MATERIAL PROVIDED below:

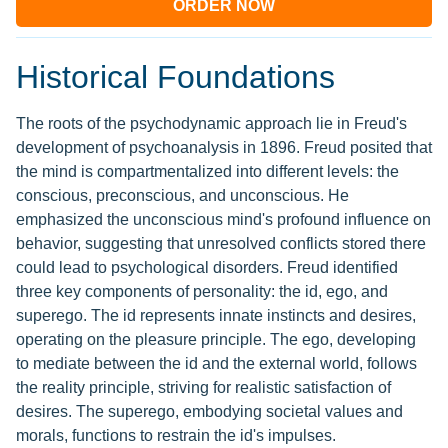
ORDER NOW
Historical Foundations
The roots of the psychodynamic approach lie in Freud's
development of psychoanalysis in 1896. Freud posited that
the mind is compartmentalized into different levels: the
conscious, preconscious, and unconscious. He
emphasized the unconscious mind's profound influence on
behavior, suggesting that unresolved conflicts stored there
could lead to psychological disorders. Freud identified
three key components of personality: the id, ego, and
superego. The id represents innate instincts and desires,
operating on the pleasure principle. The ego, developing
to mediate between the id and the external world, follows
the reality principle, striving for realistic satisfaction of
desires. The superego, embodying societal values and
morals, functions to restrain the id's impulses.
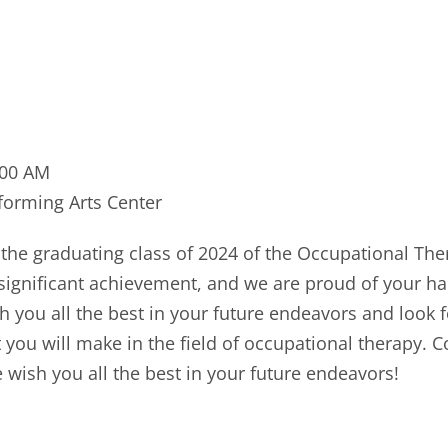
:00 AM
orming Arts Center
 the graduating class of 2024 of the Occupational The
 significant achievement, and we are proud of your h
h you all the best in your future endeavors and look 
 you will make in the field of occupational therapy. 
 wish you all the best in your future endeavors!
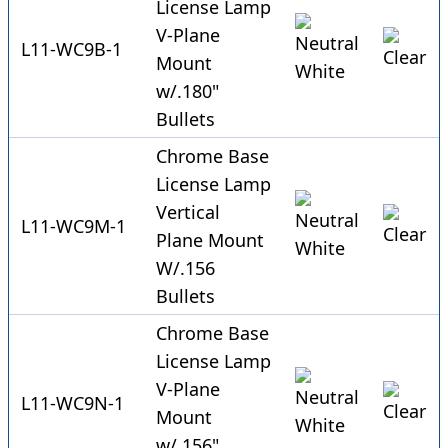
License Lamp
V-Plane
L11-WC9B-1
Mount
w/.180"
Bullets
Chrome Base
License Lamp
Vertical
L11-WC9M-1
Plane Mount
W/.156
Bullets
Chrome Base
License Lamp
V-Plane
L11-WC9N-1
Mount
w/.156"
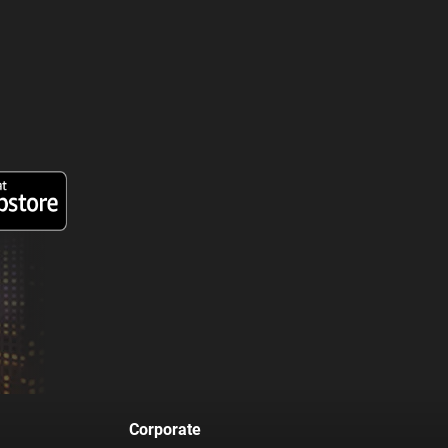
Corporate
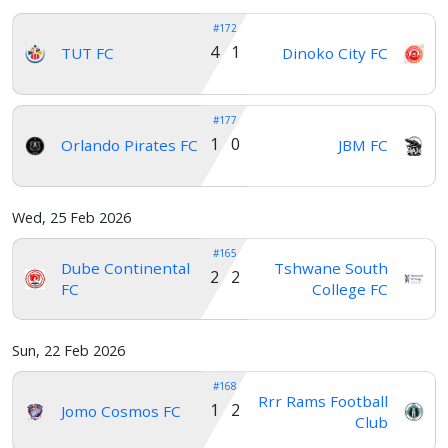
#172
4 1
TUT FC
Dinoko City FC
#177
1 0
Orlando Pirates FC
JBM FC
Wed, 25 Feb 2026
#165
Dube Continental
Tshwane South
2 2
FC
College FC
Sun, 22 Feb 2026
#168
Rrr Rams Football
1 2
Jomo Cosmos FC
Club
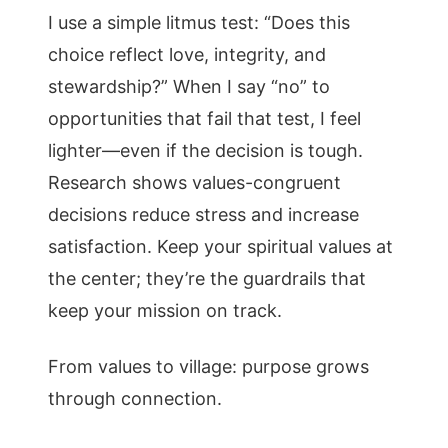
I use a simple litmus test: “Does this
choice reflect love, integrity, and
stewardship?” When I say “no” to
opportunities that fail that test, I feel
lighter—even if the decision is tough.
Research shows values-congruent
decisions reduce stress and increase
satisfaction. Keep your spiritual values at
the center; they’re the guardrails that
keep your mission on track.
From values to village: purpose grows
through connection.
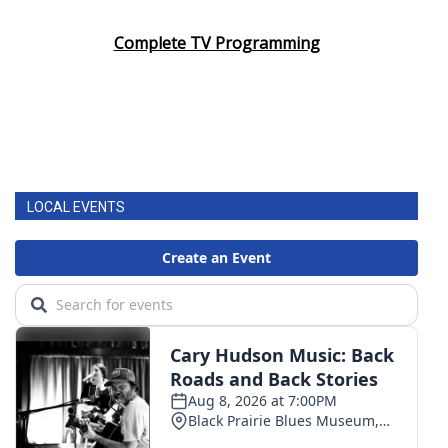
Complete TV Programming
LOCAL EVENTS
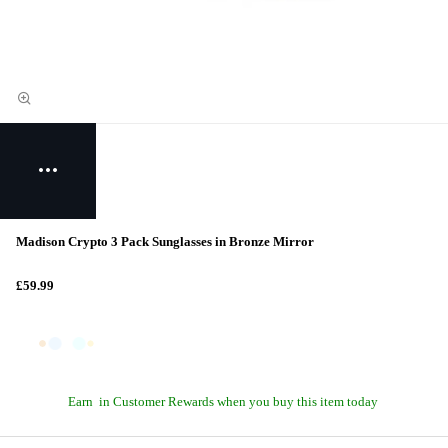
Madison Crypto 3 Pack Sunglasses in Bronze Mirror
£59.99
Earn
in Customer Rewards when you buy this item today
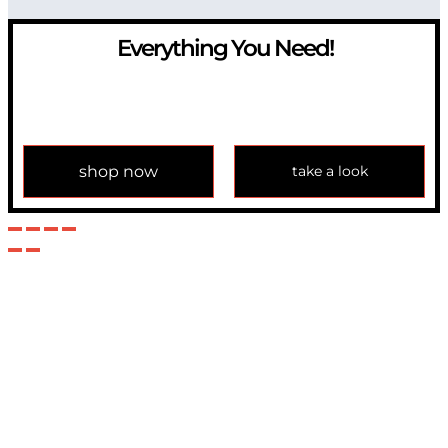
Everything You Need!
If you have any question, please contact us at
info@modulemechanics.com
shop now
take a look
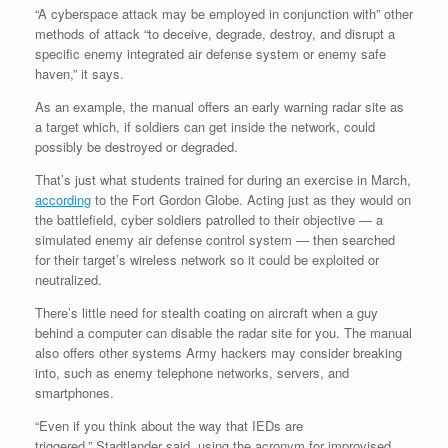
“A cyberspace attack may be employed in conjunction with” other
methods of attack “to deceive, degrade, destroy, and disrupt a
specific enemy integrated air defense system or enemy safe
haven,” it says.
As an example, the manual offers an early warning radar site as
a target which, if soldiers can get inside the network, could
possibly be destroyed or degraded.
That’s just what students trained for during an exercise in March,
according
to the Fort Gordon Globe. Acting just as they would on
the battlefield, cyber soldiers patrolled to their objective — a
simulated enemy air defense control system — then searched
for their target’s wireless network so it could be exploited or
neutralized.
There’s little need for stealth coating on aircraft when a guy
behind a computer can disable the radar site for you. The manual
also offers other systems Army hackers may consider breaking
into, such as enemy telephone networks, servers, and
smartphones.
“Even if you think about the way that IEDs are
triggered,” Stadtlander said, using the acronym for improvised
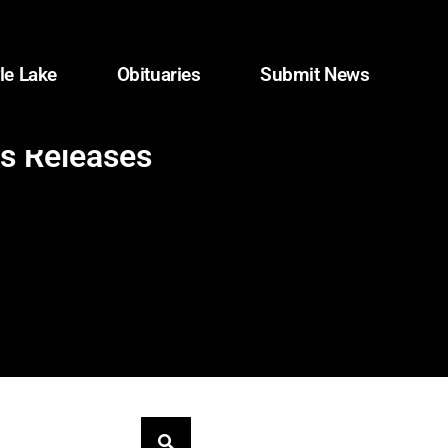
le Lake
Obituaries
Submit News
ws Releases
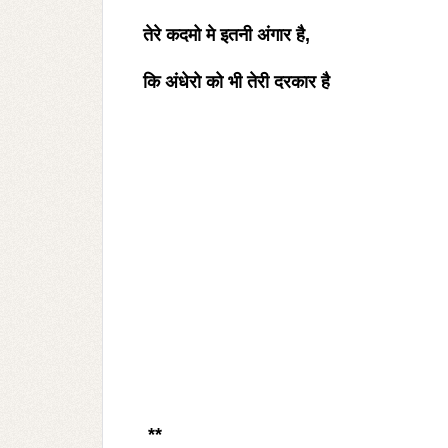
तेरे कदमो मे इतनी अंगार है
,
कि अंधेरो को भी तेरी दरकार है
**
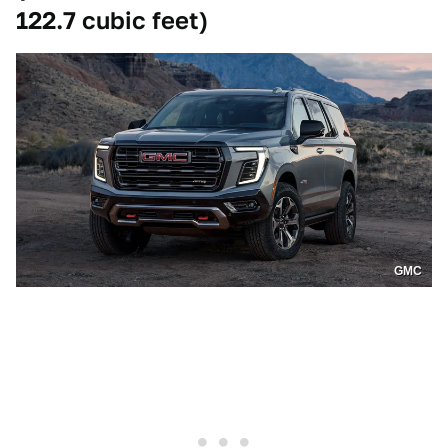
122.7 cubic feet)
GMC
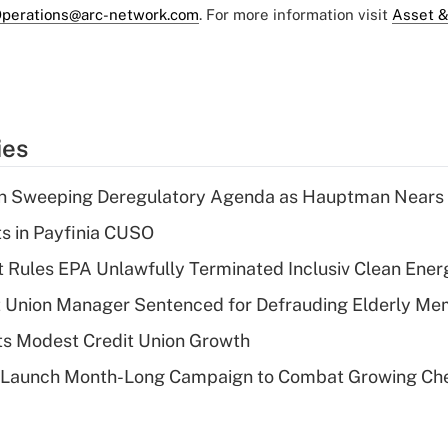
perations@arc-network.com
. For more information visit
Asset &
ies
n Sweeping Deregulatory Agenda as Hauptman Nears 
ts in Payfinia CUSO
 Rules EPA Unlawfully Terminated Inclusiv Clean Ener
t Union Manager Sentenced for Defrauding Elderly M
s Modest Credit Union Growth
s Launch Month-Long Campaign to Combat Growing Ch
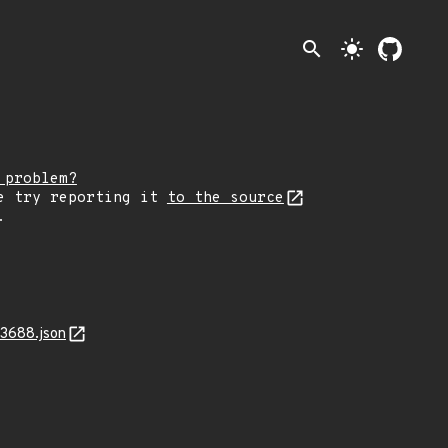
search
light_mode
 problem?
e try reporting it
to the source
.
13688.json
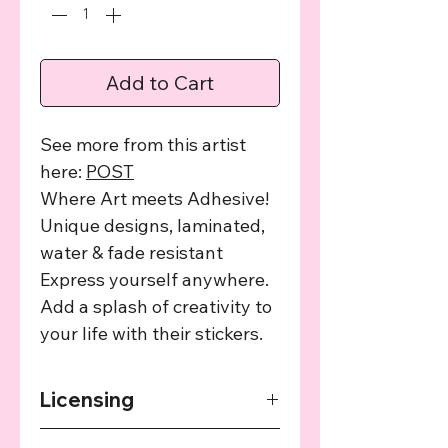
Add to Cart
See more from this artist
here:
POST
Where Art meets Adhesive!
Unique designs, laminated,
water & fade resistant
Express yourself anywhere.
Add a splash of creativity to
your life with their stickers.
Licensing
The art used in this product has been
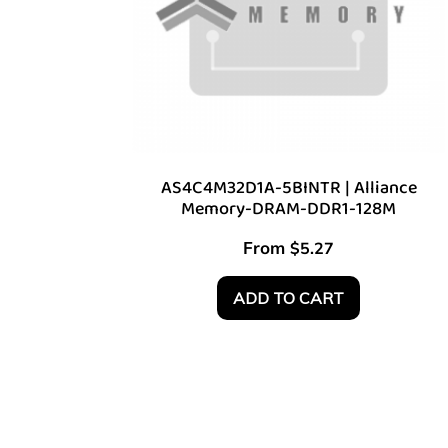
AS4C4M32D1A-5BINTR | Alliance
Memory-DRAM-DDR1-128M
From
$
5.27
ADD TO CART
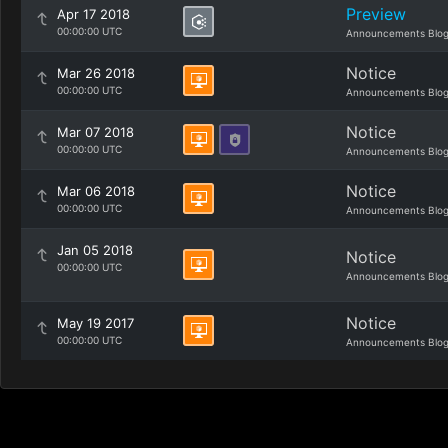
Preview
Apr 17 2018
00:00:00 UTC
Announcements Blo
Notice
Mar 26 2018
00:00:00 UTC
Announcements Blo
Notice
Mar 07 2018
00:00:00 UTC
Announcements Blo
Notice
Mar 06 2018
00:00:00 UTC
Announcements Blo
Jan 05 2018
Notice
00:00:00 UTC
Announcements Blo
Notice
May 19 2017
00:00:00 UTC
Announcements Blo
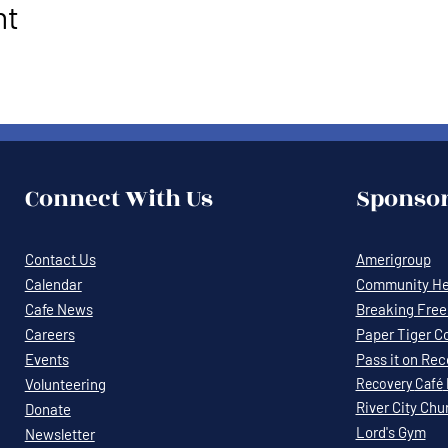
nt
Connect With Us
Sponsor
Contact Us
Amerigroup
Calendar
Community Hea
Cafe News
Breaking Free 
Careers
Paper Tiger C
Events
Pass it on Re
Volunteering
Recovery
Café
River City Chu
Donate
Lord's Gym
Newsletter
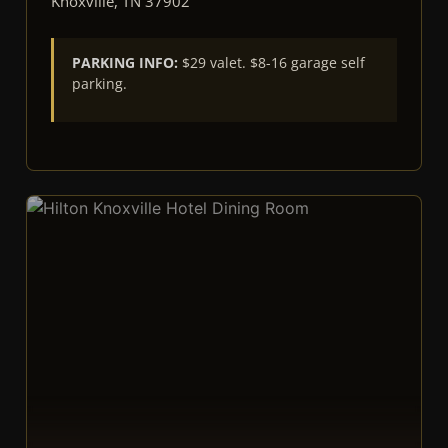
Knoxville, TN 37902
PARKING INFO:
$29 valet. $8-16 garage self
parking.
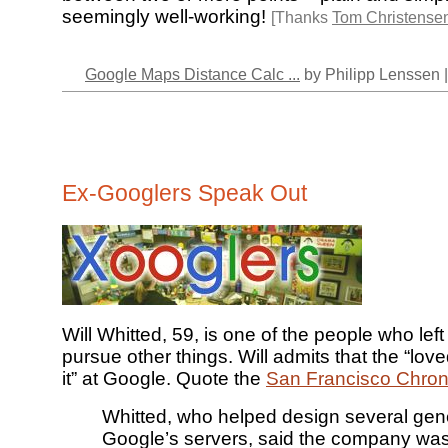
seemingly well-working!
[Thanks
Tom Christense
Google Maps Distance Calc ...
by Philipp Lenssen 
Ex-Googlers Speak Out
Will Whitted, 59, is one of the people who lef
pursue other things. Will admits that the “lov
it” at Google. Quote the
San Francisco Chron
Whitted, who helped design several gene
Google’s servers, said the company was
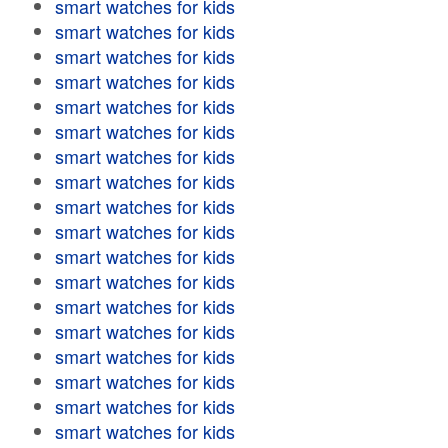
smart watches for kids
smart watches for kids
smart watches for kids
smart watches for kids
smart watches for kids
smart watches for kids
smart watches for kids
smart watches for kids
smart watches for kids
smart watches for kids
smart watches for kids
smart watches for kids
smart watches for kids
smart watches for kids
smart watches for kids
smart watches for kids
smart watches for kids
smart watches for kids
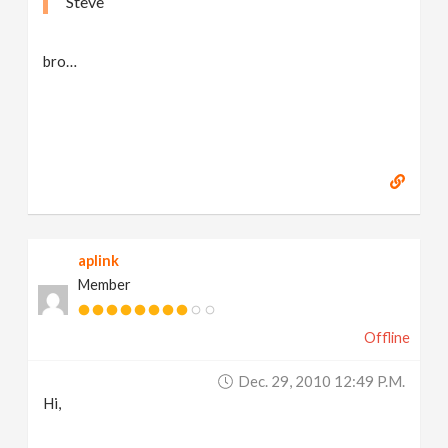
Steve
bro…
aplink
Member
Offline
Dec. 29, 2010 12:49 P.m.
Hi,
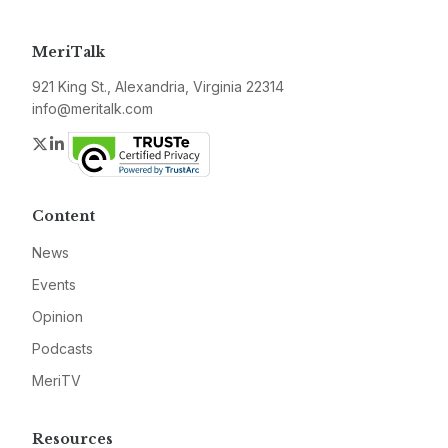
MeriTalk
921 King St., Alexandria, Virginia 22314
info@meritalk.com
Twitter
LinkedIn
Content
News
Events
Opinion
Podcasts
MeriTV
Resources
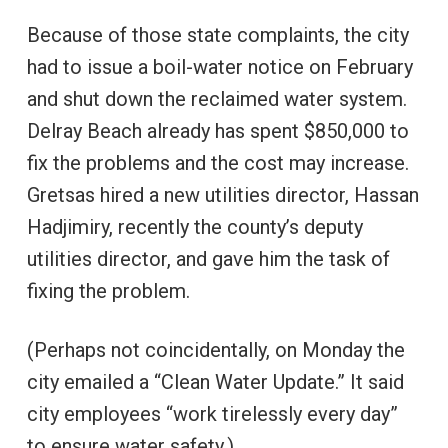
Because of those state complaints, the city
had to issue a boil-water notice on February
and shut down the reclaimed water system.
Delray Beach already has spent $850,000 to
fix the problems and the cost may increase.
Gretsas hired a new utilities director, Hassan
Hadjimiry, recently the county’s deputy
utilities director, and gave him the task of
fixing the problem.
(Perhaps not coincidentally, on Monday the
city emailed a “Clean Water Update.” It said
city employees “work tirelessly every day”
to ensure water safety.)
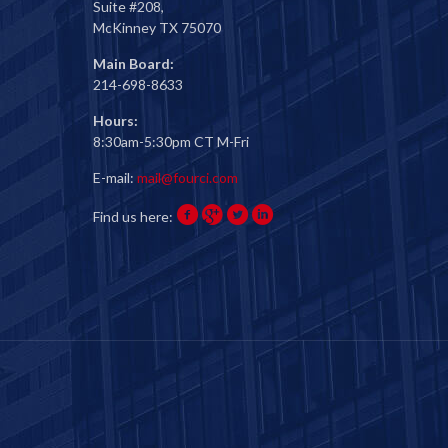
Suite #208,
McKinney TX 75070
Main Board:
214-698-8633
Hours:
8:30am-5:30pm CT M-Fri
E-mail:
mail@fourci.com
Find us here:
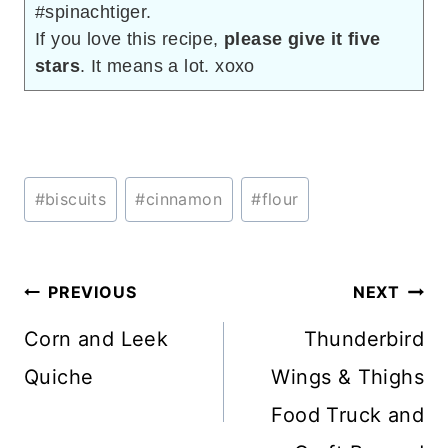
#spinachtiger.
If you love this recipe,
please give it five
stars
. It means a lot. xoxo
Post
#
biscuits
#
cinnamon
#
flour
Tags:
Post
PREVIOUS
NEXT
navigation
Corn and Leek
Thunderbird
Quiche
Wings & Thighs
Food Truck and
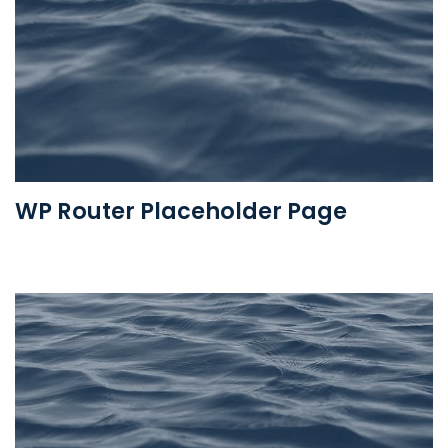
WP Router Placeholder Page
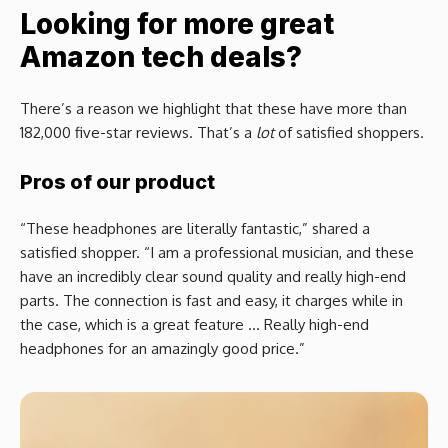
Looking for more great
Amazon tech deals?
There’s a reason we highlight that these have more than
182,000 five-star reviews. That’s a
lot
of satisfied shoppers.
Pros of our product
“These headphones are literally fantastic,” shared a
satisfied shopper. “I am a professional musician, and these
have an incredibly clear sound quality and really high-end
parts. The connection is fast and easy, it charges while in
the case, which is a great feature … Really high-end
headphones for an amazingly good price.”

End of MATERIAL PROVIDED.

**EXERCISE**:
Reproduce the material from the line containing "Knoxville, TN 37902" up to and including the line containing "to ensure water safety.)". Omit the picture lines.

**EXERCISE OUTPUT**:
Knoxville, TN 37902
PARKING INFO:
$29 valet. $8-16 garage self
parking.
seemingly well-working!
[Thanks
Tom Christense
Google Maps Distance Calc ...
by Philipp Lenssen 
Ex-Googlers Speak Out
Will Whitted, 59, is one of the people who lef
pursue other things. Will admits that the “lov
it” at Google. Quote the
San Francisco Chron
Whitted, who helped design several gene
Google’s servers, said the company was
smart watches for kids
smart watches for kids
smart watches for kids
smart watches for kids
smart watches for kids
smart watches for kids
smart watches for kids
smart watches for kids
smart watches for kids
smart watches for kids
smart watches for kids
smart watches for kids
smart watches for kids
smart watches for kids
smart watches for kids
smart watches for kids
smart watches for kids
smart watches for kids
Steve
bro…
aplink
Member
Offline
Dec. 29, 2010 12:49 P.m.
Hi,
MeriTalk
921 King St., Alexandria, Virginia 22314
info@meritalk.com
Twitter
LinkedIn
Content
News
Events
Opinion
Podcasts
MeriTV
Resources
Because of those state complaints, the city
had to issue a boil-water notice on February
and shut down the reclaimed water system.
Delray Beach already has spent $850,000 to
fix the problems and the cost may increase.
Gretsas hired a new utilities director, Hassan
Hadjimiry, recently the county’s deputy
utilities director, and gave him the task of
fixing the problem.
(Perhaps not coincidentally, on Monday the
city emailed a “Clean Water Update.” It said
city employees “work tirelessly every day”
to ensure water safety.)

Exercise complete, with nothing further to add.